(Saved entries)
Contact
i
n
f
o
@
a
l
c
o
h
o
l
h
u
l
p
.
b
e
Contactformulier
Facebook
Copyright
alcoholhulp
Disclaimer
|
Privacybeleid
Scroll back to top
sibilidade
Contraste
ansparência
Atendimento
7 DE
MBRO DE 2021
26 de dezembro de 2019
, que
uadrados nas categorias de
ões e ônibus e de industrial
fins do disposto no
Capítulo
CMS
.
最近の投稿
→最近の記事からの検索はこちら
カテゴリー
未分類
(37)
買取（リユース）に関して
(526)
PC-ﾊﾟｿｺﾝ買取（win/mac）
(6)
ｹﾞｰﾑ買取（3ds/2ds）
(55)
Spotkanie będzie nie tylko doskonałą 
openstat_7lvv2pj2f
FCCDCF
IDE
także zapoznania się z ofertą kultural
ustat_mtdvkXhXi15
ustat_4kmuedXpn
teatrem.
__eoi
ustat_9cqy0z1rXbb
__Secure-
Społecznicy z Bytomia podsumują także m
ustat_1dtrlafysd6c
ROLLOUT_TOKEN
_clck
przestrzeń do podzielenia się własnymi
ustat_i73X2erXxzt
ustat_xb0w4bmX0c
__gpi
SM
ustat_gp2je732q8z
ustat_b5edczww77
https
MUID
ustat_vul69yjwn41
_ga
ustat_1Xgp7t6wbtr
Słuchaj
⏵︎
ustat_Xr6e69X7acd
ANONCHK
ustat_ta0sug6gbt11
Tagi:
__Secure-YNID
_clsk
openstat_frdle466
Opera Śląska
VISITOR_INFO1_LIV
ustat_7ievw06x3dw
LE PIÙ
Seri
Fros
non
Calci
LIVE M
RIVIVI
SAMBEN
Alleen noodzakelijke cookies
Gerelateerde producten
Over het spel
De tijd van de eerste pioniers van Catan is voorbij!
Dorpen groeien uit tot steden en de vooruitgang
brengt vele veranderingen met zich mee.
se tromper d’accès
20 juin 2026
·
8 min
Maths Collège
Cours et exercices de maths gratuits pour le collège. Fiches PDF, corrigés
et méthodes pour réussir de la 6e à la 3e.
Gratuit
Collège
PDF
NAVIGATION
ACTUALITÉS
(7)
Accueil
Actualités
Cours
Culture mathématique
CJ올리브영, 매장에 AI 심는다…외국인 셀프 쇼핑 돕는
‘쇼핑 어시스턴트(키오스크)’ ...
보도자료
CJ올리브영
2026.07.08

- Work required:
Using the records above, set down exactly the lines from the one with "MBRO DE 2021" through the one with "przestrzeń do podzielenia się własnymi", inclusive, and nothing more.

- Exercise result:
MBRO DE 2021
26 de dezembro de 2019
, que
uadrados nas categorias de
ões e ônibus e de industrial
fins do disposto no
Capítulo
CMS
.
最近の投稿
→最近の記事からの検索はこちら
カテゴリー
未分類
(37)
買取（リユース）に関して
(526)
PC-ﾊﾟｿｺﾝ買取（win/mac）
(6)
ｹﾞｰﾑ買取（3ds/2ds）
(55)
Spotkanie będzie nie tylko doskonałą 
openstat_7lvv2pj2f
FCCDCF
IDE
także zapoznania się z ofertą kultural
ustat_mtdvkXhXi15
ustat_4kmuedXpn
teatrem.
__eoi
ustat_9cqy0z1rXbb
__Secure-
Społecznicy z Bytomia podsumują także m
ustat_1dtrlafysd6c
ROLLOUT_TOKEN
_clck
przestrzeń do podzielenia się własnymi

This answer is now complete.